Blush (Ultima Vez and Woven Hand)

A matter of love and death
keeps the audience blushing

by Andrew Eaton
from Scottish newspaper The Scotsman, 18 February 2004

My favourite moment in Blush is when one of Wim Vandekeybus’s ten-strong cast throws crumbs at the front row of the Theatre Royal, and footage of snorting, feeding pigs suddenly appears on a giant screen at the back of the stage. Are we supposed to feel insulted, being compared to pigs? My guess is that Vandekeybus, whose Ultima Vez company is now on its 15th show, doesn’t mind, as long as there is an involuntary reaction of some description, A blush, in other words.

This is a show about the way people react to things.
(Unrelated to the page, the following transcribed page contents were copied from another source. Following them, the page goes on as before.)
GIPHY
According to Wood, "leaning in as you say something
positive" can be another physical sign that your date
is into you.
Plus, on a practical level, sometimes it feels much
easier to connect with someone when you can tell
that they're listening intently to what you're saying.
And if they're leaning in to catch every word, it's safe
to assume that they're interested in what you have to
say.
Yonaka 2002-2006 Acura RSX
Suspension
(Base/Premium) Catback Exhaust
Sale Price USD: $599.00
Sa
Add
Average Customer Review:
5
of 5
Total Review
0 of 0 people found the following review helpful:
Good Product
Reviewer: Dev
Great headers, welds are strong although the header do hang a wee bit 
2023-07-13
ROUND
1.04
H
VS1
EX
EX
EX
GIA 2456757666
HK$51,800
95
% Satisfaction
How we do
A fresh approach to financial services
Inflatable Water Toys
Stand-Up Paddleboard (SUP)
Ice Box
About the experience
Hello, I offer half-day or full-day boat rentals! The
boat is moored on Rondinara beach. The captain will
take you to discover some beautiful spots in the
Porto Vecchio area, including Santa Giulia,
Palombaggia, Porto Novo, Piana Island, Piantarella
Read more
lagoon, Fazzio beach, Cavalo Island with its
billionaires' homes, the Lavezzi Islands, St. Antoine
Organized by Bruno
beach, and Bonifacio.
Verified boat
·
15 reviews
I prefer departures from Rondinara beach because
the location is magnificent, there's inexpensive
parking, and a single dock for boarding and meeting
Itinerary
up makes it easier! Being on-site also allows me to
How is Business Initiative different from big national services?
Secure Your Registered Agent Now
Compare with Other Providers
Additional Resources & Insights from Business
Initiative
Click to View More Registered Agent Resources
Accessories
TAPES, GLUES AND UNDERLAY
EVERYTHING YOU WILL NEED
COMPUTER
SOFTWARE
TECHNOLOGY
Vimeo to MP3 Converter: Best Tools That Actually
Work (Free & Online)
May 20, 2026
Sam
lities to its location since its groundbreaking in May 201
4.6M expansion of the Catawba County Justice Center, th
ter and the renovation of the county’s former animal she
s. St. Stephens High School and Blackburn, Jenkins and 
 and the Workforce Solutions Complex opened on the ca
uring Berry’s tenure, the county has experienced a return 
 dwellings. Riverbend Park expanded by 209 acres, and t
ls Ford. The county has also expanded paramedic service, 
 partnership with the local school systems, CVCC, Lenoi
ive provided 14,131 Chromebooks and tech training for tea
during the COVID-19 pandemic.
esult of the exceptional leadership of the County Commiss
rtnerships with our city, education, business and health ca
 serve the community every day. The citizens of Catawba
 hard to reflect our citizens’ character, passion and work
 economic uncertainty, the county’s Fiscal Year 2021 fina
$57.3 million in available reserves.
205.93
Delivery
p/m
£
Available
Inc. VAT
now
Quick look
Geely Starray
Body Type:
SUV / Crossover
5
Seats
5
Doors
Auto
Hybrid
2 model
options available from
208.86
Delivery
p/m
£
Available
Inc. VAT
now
It begins with a man, who has just had sex but doesn’t know it because he was asleep, pointing at members of the audience and asking provocative questions ("do you swallow?" etc). Then a woman lists all the ways she has provoked physical or emotional reactions in herself: punching her fist through a window; watching a mosquito suck blood from her arm. These things, she says mournfully, she will never do again. We meet her again later, at which point she seems to be dead or dying. At the funeral, two men have a row about love; one says it is a beautiful, poetic miracle, the other says it’s a chemical reaction in the brain. They fight, and one of them ends up naked, screaming "Love or death!"

None of this does justice to Blush. A terrific fusion of theatre, music, film and dance, it assaults you with imagery, and almost every image is gorgeous and spectacularly choreographed. Meaning keeps hovering into view and then flapping off again; forced to guess, I’d say it’s about how our instincts often become so raw and savage it’s difficult to distinguish us from animals.

In every dance sequence there’s an undercurrent of violence. Out on the street afterwards, a woman said: "What was all that about?" Fair point. Looks fabulous though. See it tonight if you can.